### [EXCERPT]
___

Daily Mortgage Rate Lock Advisory – Friday Mar. 20th

Rate Lock Advisory – Friday Mar. 20th

Friday’s bond market has opened in negative territory this morning with no relevant economic news to drive the markets. The stock markets are relatively flat with the Dow up a few points and the Nasdaq down the same. The bond market is currently down 6/32, which will likely push this morning’s mortgage rates higher by approximately .125 – .250 of a discount point over yesterday’s morning rates.

As expected, we saw some pressure in bonds late yesterday and this morning. This by no means is a point of concern for me. The selling or balancing of portfolios is common after such a drastic move in such a short period of time. I am still quite optimistic that mortgage rates still have more room to improve in the near future.

___

[Transcribed page contents]

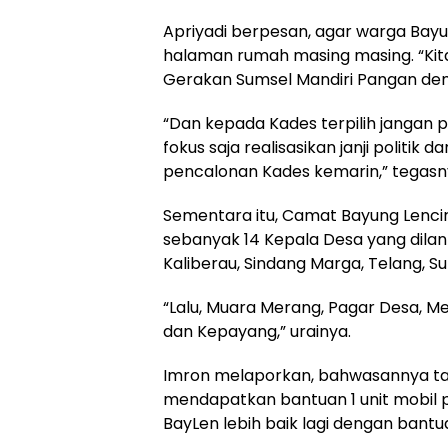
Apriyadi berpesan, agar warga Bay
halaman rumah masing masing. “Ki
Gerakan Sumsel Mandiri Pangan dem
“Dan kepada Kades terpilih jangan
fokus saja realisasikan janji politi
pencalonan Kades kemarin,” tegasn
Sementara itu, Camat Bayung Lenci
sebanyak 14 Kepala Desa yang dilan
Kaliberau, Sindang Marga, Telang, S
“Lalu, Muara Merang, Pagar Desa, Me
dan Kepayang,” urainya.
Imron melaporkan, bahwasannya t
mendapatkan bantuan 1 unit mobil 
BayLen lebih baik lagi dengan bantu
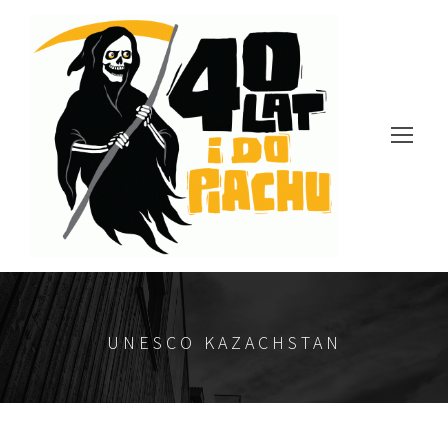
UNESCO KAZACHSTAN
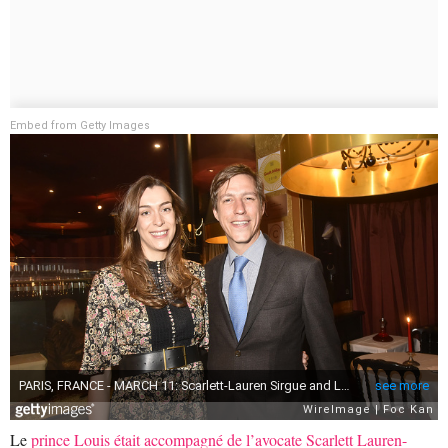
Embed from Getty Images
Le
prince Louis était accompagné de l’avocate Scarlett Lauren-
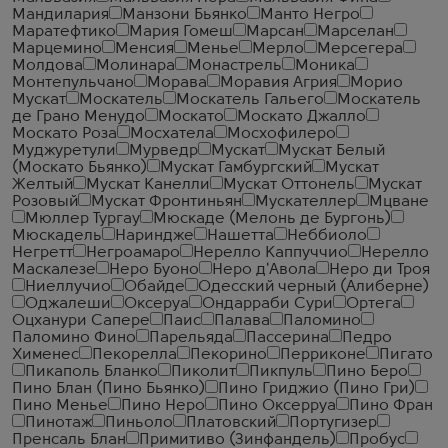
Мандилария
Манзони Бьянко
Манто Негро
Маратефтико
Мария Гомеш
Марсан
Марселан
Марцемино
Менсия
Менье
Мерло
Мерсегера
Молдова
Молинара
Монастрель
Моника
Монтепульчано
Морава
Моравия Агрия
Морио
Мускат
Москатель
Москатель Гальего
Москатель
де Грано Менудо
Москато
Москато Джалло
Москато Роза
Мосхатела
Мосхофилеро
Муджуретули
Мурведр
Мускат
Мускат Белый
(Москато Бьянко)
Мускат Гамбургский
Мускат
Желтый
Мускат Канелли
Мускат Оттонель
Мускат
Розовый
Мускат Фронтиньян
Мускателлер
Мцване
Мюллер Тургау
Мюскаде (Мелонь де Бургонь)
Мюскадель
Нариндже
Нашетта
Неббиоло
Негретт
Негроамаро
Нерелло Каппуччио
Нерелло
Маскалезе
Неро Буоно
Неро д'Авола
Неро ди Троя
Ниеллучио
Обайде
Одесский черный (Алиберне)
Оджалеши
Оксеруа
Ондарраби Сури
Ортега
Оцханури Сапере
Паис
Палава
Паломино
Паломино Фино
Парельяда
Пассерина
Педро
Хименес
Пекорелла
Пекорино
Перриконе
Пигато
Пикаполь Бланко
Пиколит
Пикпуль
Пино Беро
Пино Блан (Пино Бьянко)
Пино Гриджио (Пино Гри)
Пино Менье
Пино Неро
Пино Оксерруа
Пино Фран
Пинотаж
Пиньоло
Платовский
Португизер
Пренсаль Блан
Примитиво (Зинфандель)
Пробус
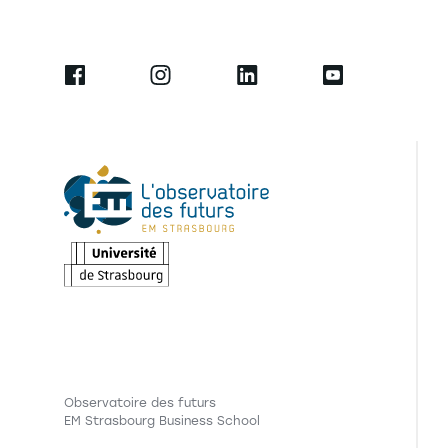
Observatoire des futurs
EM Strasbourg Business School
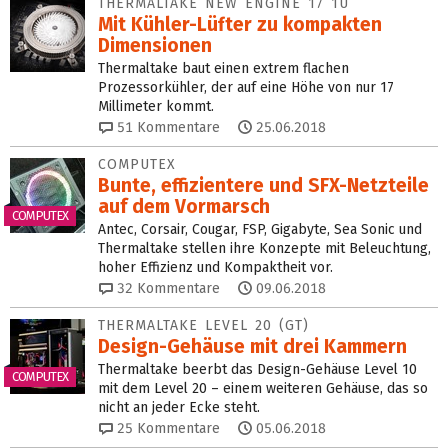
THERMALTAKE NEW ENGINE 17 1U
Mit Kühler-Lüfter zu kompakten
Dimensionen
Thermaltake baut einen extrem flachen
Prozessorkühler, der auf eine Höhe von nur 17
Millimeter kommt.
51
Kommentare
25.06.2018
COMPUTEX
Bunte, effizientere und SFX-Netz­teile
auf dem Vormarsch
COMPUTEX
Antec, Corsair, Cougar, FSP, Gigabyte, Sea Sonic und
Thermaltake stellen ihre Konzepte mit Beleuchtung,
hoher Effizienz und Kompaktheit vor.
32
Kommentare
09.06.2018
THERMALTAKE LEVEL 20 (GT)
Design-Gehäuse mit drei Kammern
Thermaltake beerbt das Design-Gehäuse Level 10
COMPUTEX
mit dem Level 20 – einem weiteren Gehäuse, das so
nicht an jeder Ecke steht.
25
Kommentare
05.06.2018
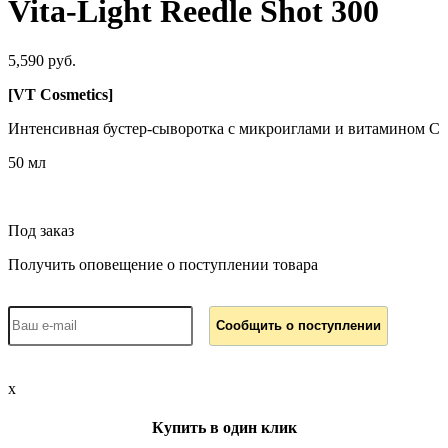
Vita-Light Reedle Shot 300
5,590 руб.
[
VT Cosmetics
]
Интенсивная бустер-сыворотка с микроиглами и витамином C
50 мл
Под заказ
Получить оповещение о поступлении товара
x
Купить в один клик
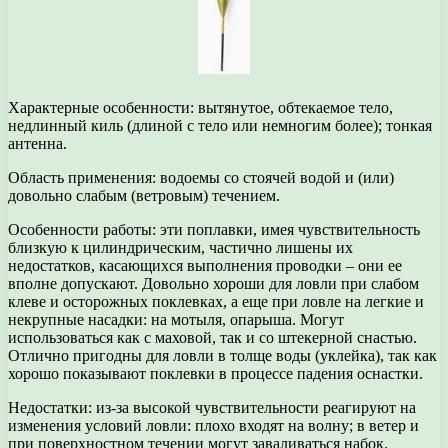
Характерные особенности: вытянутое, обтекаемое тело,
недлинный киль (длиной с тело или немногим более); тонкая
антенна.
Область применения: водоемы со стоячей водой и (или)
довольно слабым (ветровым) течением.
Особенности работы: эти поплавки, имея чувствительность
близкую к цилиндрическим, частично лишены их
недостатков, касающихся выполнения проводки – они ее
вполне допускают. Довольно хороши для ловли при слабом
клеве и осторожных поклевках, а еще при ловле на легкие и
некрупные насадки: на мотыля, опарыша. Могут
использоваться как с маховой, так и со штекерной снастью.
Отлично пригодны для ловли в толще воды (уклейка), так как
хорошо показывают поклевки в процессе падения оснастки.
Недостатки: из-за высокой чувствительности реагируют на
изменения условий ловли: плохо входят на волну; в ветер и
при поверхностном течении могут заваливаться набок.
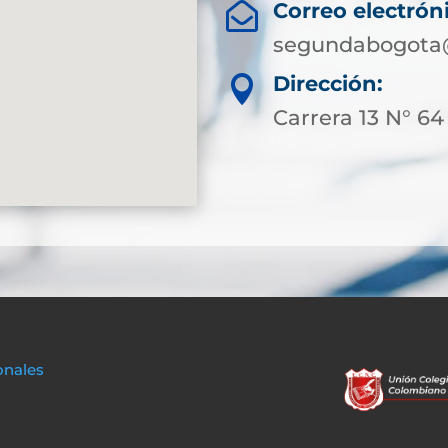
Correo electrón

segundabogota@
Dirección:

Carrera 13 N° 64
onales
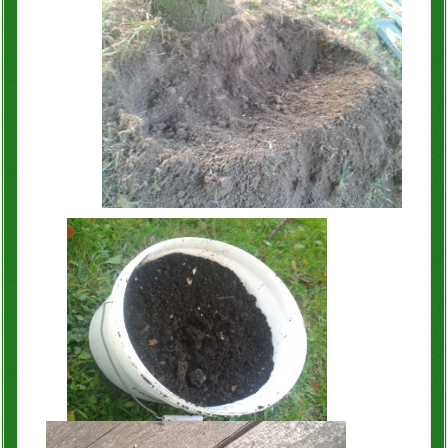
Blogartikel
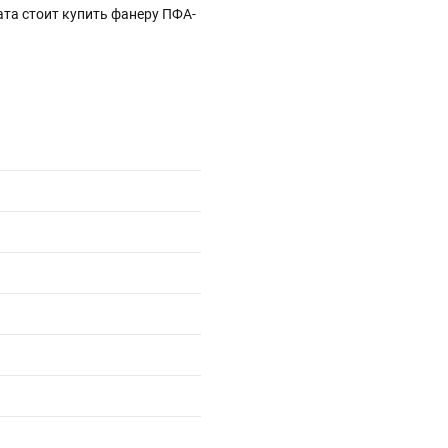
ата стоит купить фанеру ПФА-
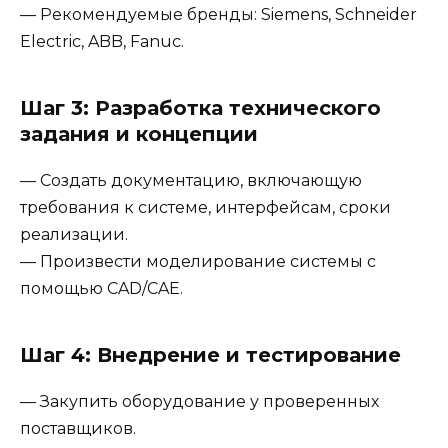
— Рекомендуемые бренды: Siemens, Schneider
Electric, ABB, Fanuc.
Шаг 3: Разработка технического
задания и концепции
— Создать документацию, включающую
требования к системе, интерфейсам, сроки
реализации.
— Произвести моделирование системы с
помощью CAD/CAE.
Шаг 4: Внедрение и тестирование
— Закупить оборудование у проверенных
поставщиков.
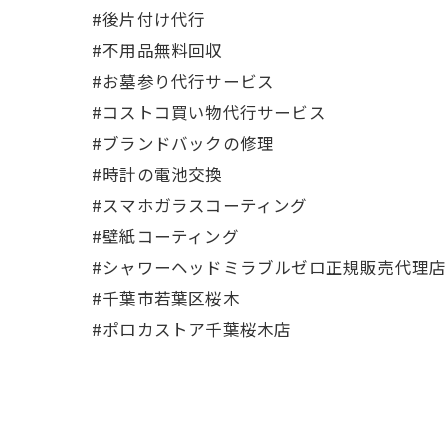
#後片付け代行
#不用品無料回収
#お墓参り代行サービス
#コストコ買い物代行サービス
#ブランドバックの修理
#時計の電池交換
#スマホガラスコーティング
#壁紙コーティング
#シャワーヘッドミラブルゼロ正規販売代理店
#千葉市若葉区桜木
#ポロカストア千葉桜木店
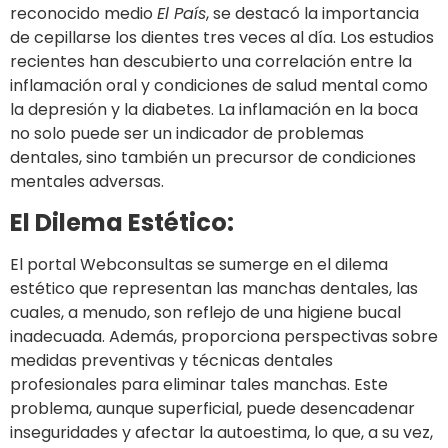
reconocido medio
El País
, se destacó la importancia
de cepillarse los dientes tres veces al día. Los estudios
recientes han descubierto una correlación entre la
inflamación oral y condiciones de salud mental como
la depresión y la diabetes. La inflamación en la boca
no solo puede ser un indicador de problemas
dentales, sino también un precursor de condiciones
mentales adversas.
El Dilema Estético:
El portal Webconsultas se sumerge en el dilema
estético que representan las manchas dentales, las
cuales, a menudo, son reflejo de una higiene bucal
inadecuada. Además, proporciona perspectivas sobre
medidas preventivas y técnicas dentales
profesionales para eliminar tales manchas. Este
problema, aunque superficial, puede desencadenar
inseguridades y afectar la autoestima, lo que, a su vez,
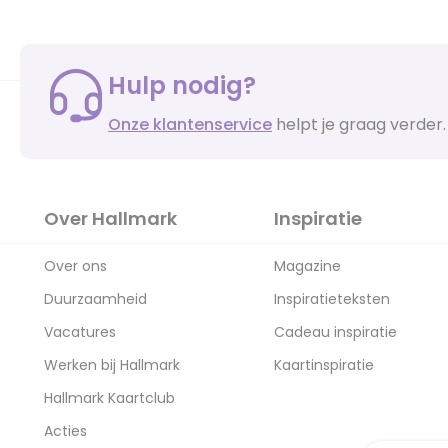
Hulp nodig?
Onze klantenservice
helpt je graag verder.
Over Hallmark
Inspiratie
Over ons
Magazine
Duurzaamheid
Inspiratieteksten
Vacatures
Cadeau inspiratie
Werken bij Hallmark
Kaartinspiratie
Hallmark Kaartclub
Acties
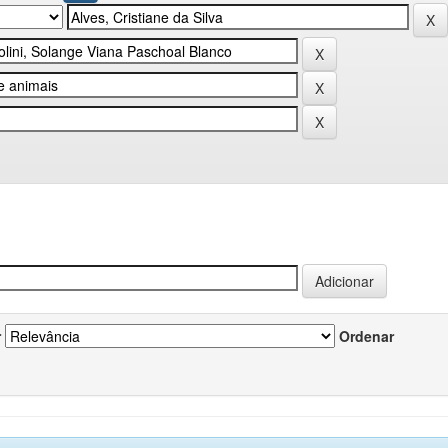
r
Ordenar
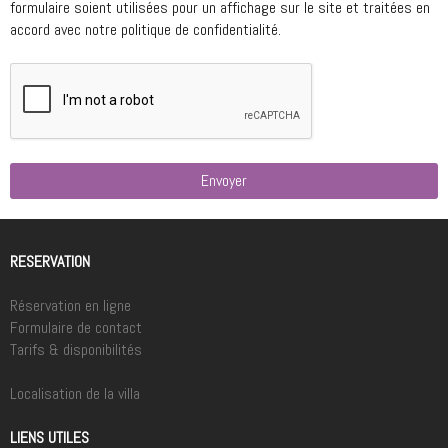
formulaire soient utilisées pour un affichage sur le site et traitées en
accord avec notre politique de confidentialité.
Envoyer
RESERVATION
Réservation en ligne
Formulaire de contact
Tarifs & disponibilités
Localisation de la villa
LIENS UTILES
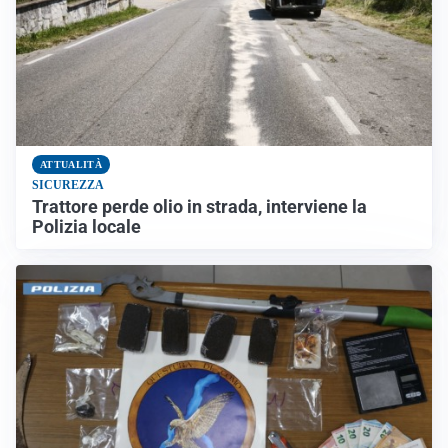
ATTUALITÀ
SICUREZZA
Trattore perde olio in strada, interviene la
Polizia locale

___

### [REQUEST A]
List every numerical figure in the two body paragraphs of the rate lock advisory.
### [REQUEST B]
Duplicate the entries from the line containing "formulaire soient utilisées" down through the end of the entries, leaving out the pictures.

### [RESPONSE A]
6/32
.125
.250

### [RESPONSE B]
formulaire soient utilisées pour un affichage sur le site et traitées en
accord avec notre politique de confidentialité.
Envoyer
RESERVATION
Réservation en ligne
Formulaire de contact
Tarifs & disponibilités
Localisation de la villa
LIENS UTILES
ATTUALITÀ
SICUREZZA
Trattore perde olio in strada, interviene la
Polizia locale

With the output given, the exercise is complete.